Given problem A:
In the text about freezing meals ahead, list every dish it suggests preparing from ground beef bought on sale.

It’s almost 6 p.m., and you know you’re going to get the question any minute: “Mom, what’s for dinner?” If you plan ahead, and spend some time cooking and freezing meals for the week or the month, you can answer that question by naming a delicious casserole or meat dish, instead of “Do you want pizza or Chinese?”
Buy in Bulk
Whether you shop every week or just once a month, take some time to check the grocery store specials for meats that are on sale. When meat goes on sale, buy in bulk and freeze it for future meals. Don’t just throw the packages in the freezer and take them out to thaw, though. Prepare the meat for meals ahead of time. For example, purchase several pounds of ground beef when it’s on sale and prepare meatloaf, meatballs or hamburgers to freeze. Freeze the uncooked meat and use them as necessary; for example, prepare and freeze four or five dozen meatballs and only take out what you need for dinner. Save more time by marinating or seasoning meat before you freeze. For example, marinate chicken breasts in teriyaki sauce or creamy balsamic dressing in the refrigerator for an hour or two before adding to the freezer. When it’s time to cook, thaw and grill for an easy dinner.

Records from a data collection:
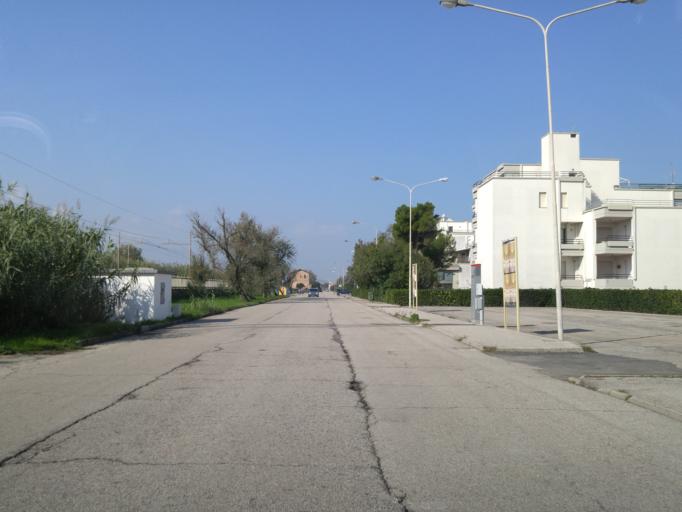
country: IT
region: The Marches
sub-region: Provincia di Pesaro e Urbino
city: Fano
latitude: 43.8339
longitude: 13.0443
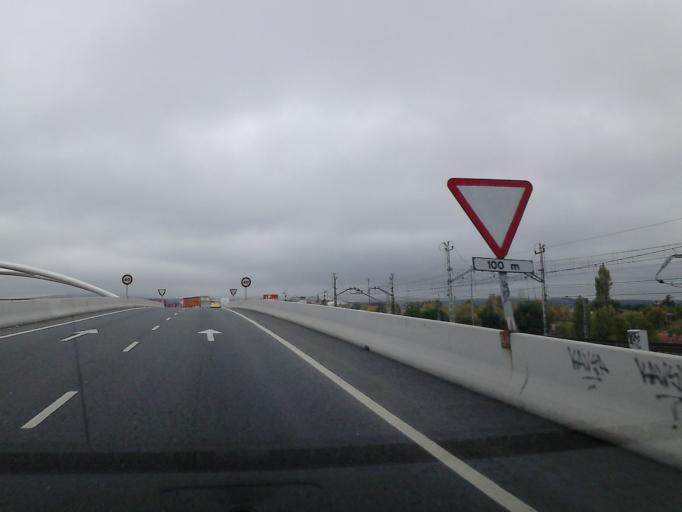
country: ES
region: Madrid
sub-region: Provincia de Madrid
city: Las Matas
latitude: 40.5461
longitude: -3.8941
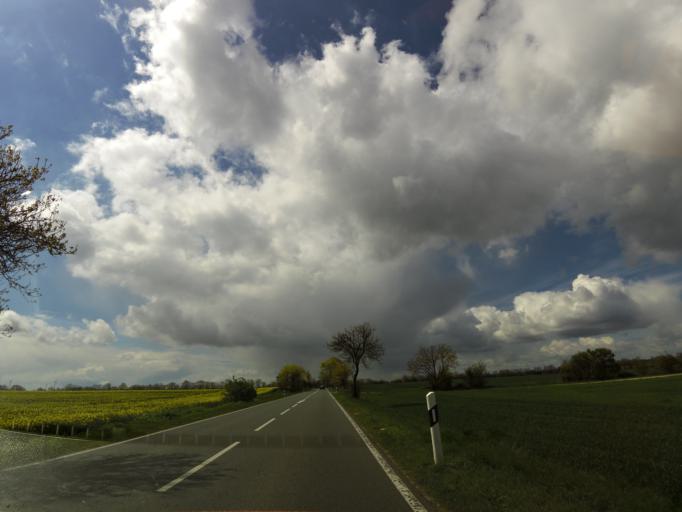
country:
==
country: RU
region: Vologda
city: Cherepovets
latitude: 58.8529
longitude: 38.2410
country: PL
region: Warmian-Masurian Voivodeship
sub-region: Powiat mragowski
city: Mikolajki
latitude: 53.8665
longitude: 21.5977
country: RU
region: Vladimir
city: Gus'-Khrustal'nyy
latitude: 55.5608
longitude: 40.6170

Given problem B:
From the records above, copy the lines beginning at the line that contains "region: Warmian-Masurian Voivodeship" and stopping after the line that contains "longitude: 40.6170".

Exercise output A:
Meatloaf, meatballs, hamburgers

Exercise output B:
region: Warmian-Masurian Voivodeship
sub-region: Powiat mragowski
city: Mikolajki
latitude: 53.8665
longitude: 21.5977
country: RU
region: Vladimir
city: Gus'-Khrustal'nyy
latitude: 55.5608
longitude: 40.6170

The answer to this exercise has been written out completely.